- _EXERCISE INSTRUCTIONS_:
The whole of the data is to be duplicated precisely.

- _PROVIDED RECORDS_:
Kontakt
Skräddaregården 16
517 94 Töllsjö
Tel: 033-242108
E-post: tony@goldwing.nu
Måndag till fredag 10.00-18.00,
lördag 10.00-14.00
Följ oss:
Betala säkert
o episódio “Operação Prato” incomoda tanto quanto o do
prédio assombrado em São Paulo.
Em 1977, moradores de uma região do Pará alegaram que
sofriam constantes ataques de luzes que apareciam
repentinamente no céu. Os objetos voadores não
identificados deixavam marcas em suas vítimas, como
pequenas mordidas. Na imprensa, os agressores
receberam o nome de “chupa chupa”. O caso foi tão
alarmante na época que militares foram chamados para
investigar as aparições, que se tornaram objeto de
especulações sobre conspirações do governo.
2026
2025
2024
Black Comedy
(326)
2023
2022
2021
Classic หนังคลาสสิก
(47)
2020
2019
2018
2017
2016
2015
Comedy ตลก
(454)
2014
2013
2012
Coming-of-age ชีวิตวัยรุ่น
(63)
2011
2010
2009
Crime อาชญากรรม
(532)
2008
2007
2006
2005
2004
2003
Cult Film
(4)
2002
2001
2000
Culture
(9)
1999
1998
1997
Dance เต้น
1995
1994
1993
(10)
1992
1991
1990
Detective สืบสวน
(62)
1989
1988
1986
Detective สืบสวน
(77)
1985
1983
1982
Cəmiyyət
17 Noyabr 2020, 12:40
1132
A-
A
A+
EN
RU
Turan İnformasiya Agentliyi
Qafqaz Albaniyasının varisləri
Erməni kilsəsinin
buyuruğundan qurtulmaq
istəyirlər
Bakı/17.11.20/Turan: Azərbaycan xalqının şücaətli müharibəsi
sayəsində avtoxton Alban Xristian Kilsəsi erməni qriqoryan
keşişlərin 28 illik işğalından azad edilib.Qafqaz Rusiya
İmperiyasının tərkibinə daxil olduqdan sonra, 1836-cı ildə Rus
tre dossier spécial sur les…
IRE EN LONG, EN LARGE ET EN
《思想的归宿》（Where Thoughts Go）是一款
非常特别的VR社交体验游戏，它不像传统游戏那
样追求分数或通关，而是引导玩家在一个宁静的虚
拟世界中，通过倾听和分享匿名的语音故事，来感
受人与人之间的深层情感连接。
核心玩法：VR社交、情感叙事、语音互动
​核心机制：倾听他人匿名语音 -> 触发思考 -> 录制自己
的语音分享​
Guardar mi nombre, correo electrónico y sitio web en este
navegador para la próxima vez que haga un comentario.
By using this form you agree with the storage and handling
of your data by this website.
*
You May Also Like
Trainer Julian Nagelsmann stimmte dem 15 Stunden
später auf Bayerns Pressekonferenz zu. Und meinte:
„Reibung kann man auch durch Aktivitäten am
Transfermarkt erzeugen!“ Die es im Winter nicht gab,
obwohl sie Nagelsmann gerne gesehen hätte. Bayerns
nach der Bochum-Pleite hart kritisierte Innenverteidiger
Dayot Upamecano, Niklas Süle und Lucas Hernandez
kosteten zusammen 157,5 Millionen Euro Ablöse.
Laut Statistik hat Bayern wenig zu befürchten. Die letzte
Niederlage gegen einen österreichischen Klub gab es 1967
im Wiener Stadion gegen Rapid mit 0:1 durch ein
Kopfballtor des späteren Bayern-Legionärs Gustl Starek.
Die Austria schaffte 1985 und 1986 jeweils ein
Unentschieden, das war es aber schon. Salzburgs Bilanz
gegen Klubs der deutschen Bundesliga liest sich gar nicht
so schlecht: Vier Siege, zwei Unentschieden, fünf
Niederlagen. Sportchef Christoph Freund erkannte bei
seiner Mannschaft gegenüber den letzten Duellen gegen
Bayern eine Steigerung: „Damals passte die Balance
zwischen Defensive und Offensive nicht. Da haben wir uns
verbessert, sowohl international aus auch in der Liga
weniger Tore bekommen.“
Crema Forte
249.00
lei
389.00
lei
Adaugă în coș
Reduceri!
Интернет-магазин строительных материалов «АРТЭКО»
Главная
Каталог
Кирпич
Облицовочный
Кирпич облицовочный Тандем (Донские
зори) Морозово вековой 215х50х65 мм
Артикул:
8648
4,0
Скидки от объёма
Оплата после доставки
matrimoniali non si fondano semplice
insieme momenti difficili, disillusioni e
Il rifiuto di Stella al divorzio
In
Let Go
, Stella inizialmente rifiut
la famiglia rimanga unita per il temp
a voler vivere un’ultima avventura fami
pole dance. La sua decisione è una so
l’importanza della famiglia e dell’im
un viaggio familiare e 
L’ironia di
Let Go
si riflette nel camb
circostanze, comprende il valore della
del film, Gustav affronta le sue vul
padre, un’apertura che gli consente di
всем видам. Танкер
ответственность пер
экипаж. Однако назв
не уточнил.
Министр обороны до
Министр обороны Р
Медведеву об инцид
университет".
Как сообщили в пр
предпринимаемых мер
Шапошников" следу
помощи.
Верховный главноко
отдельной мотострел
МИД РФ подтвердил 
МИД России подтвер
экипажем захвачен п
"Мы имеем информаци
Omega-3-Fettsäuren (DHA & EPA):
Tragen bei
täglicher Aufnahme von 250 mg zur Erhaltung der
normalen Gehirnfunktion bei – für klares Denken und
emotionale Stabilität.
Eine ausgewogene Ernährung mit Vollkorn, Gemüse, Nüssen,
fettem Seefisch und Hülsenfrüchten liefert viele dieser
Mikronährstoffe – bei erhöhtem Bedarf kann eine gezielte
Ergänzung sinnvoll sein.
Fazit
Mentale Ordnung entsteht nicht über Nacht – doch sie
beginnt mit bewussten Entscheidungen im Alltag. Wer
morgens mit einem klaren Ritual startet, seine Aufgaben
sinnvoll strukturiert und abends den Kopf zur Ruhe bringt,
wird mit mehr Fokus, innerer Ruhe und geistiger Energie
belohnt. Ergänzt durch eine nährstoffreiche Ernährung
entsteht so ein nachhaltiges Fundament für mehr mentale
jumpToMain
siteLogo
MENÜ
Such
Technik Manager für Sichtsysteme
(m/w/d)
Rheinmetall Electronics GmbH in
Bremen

- _SOLUTION_:
Kontakt
Skräddaregården 16
517 94 Töllsjö
Tel: 033-242108
E-post: tony@goldwing.nu
Måndag till fredag 10.00-18.00,
lördag 10.00-14.00
Följ oss:
Betala säkert
o episódio “Operação Prato” incomoda tanto quanto o do
prédio assombrado em São Paulo.
Em 1977, moradores de uma região do Pará alegaram que
sofriam constantes ataques de luzes que apareciam
repentinamente no céu. Os objetos voadores não
identificados deixavam marcas em suas vítimas, como
pequenas mordidas. Na imprensa, os agressores
receberam o nome de “chupa chupa”. O caso foi tão
alarmante na época que militares foram chamados para
investigar as aparições, que se tornaram objeto de
especulações sobre conspirações do governo.
2026
2025
2024
Black Comedy
(326)
2023
2022
2021
Classic หนังคลาสสิก
(47)
2020
2019
2018
2017
2016
2015
Comedy ตลก
(454)
2014
2013
2012
Coming-of-age ชีวิตวัยรุ่น
(63)
2011
2010
2009
Crime อาชญากรรม
(532)
2008
2007
2006
2005
2004
2003
Cult Film
(4)
2002
2001
2000
Culture
(9)
1999
1998
1997
Dance เต้น
1995
1994
1993
(10)
1992
1991
1990
Detective สืบสวน
(62)
1989
1988
1986
Detective สืบสวน
(77)
1985
1983
1982
Cəmiyyət
17 Noyabr 2020, 12:40
1132
A-
A
A+
EN
RU
Turan İnformasiya Agentliyi
Qafqaz Albaniyasının varisləri
Erməni kilsəsinin
buyuruğundan qurtulmaq
istəyirlər
Bakı/17.11.20/Turan: Azərbaycan xalqının şücaətli müharibəsi
sayəsində avtoxton Alban Xristian Kilsəsi erməni qriqoryan
keşişlərin 28 illik işğalından azad edilib.Qafqaz Rusiya
İmperiyasının tərkibinə daxil olduqdan sonra, 1836-cı ildə Rus
tre dossier spécial sur les…
IRE EN LONG, EN LARGE ET EN
《思想的归宿》（Where Thoughts Go）是一款
非常特别的VR社交体验游戏，它不像传统游戏那
样追求分数或通关，而是引导玩家在一个宁静的虚
拟世界中，通过倾听和分享匿名的语音故事，来感
受人与人之间的深层情感连接。
核心玩法：VR社交、情感叙事、语音互动
​核心机制：倾听他人匿名语音 -> 触发思考 -> 录制自己
的语音分享​
Guardar mi nombre, correo electrónico y sitio web en este
navegador para la próxima vez que haga un comentario.
By using this form you agree with the storage and handling
of your data by this website.
*
You May Also Like
Trainer Julian Nagelsmann stimmte dem 15 Stunden
später auf Bayerns Pressekonferenz zu. Und meinte:
„Reibung kann man auch durch Aktivitäten am
Transfermarkt erzeugen!“ Die es im Winter nicht gab,
obwohl sie Nagelsmann gerne gesehen hätte. Bayerns
nach der Bochum-Pleite hart kritisierte Innenverteidiger
Dayot Upamecano, Niklas Süle und Lucas Hernandez
kosteten zusammen 157,5 Millionen Euro Ablöse.
Laut Statistik hat Bayern wenig zu befürchten. Die letzte
Niederlage gegen einen österreichischen Klub gab es 1967
im Wiener Stadion gegen Rapid mit 0:1 durch ein
Kopfballtor des späteren Bayern-Legionärs Gustl Starek.
Die Austria schaffte 1985 und 1986 jeweils ein
Unentschieden, das war es aber schon. Salzburgs Bilanz
gegen Klubs der deutschen Bundesliga liest sich gar nicht
so schlecht: Vier Siege, zwei Unentschieden, fünf
Niederlagen. Sportchef Christoph Freund erkannte bei
seiner Mannschaft gegenüber den letzten Duellen gegen
Bayern eine Steigerung: „Damals passte die Balance
zwischen Defensive und Offensive nicht. Da haben wir uns
verbessert, sowohl international aus auch in der Liga
weniger Tore bekommen.“
Crema Forte
249.00
lei
389.00
lei
Adaugă în coș
Reduceri!
Интернет-магазин строительных материалов «АРТЭКО»
Главная
Каталог
Кирпич
Облицовочный
Кирпич облицовочный Тандем (Донские
зори) Морозово вековой 215х50х65 мм
Артикул:
8648
4,0
Скидки от объёма
Оплата после доставки
matrimoniali non si fondano semplice
insieme momenti difficili, disillusioni e
Il rifiuto di Stella al divorzio
In
Let Go
, Stella inizialmente rifiut
la famiglia rimanga unita per il temp
a voler vivere un’ultima avventura fami
pole dance. La sua decisione è una so
l’importanza della famiglia e dell’im
un viaggio familiare e 
L’ironia di
Let Go
si riflette nel camb
circostanze, comprende il valore della
del film, Gustav affronta le sue vul
padre, un’apertura che gli consente di
всем видам. Танкер
ответственность пер
экипаж. Однако назв
не уточнил.
Министр обороны до
Министр обороны Р
Медведеву об инцид
университет".
Как сообщили в пр
предпринимаемых мер
Шапошников" следу
помощи.
Верховный главноко
отдельной мотострел
МИД РФ подтвердил 
МИД России подтвер
экипажем захвачен п
"Мы имеем информаци
Omega-3-Fettsäuren (DHA & EPA):
Tragen bei
täglicher Aufnahme von 250 mg zur Erhaltung der
normalen Gehirnfunktion bei – für klares Denken und
emotionale Stabilität.
Eine ausgewogene Ernährung mit Vollkorn, Gemüse, Nüssen,
fettem Seefisch und Hülsenfrüchten liefert viele dieser
Mikronährstoffe – bei erhöhtem Bedarf kann eine gezielte
Ergänzung sinnvoll sein.
Fazit
Mentale Ordnung entsteht nicht über Nacht – doch sie
beginnt mit bewussten Entscheidungen im Alltag. Wer
morgens mit einem klaren Ritual startet, seine Aufgaben
sinnvoll strukturiert und abends den Kopf zur Ruhe bringt,
wird mit mehr Fokus, innerer Ruhe und geistiger Energie
belohnt. Ergänzt durch eine nährstoffreiche Ernährung
entsteht so ein nachhaltiges Fundament für mehr mentale
jumpToMain
siteLogo
MENÜ
Such
Technik Manager für Sichtsysteme
(m/w/d)
Rheinmetall Electronics GmbH in
Bremen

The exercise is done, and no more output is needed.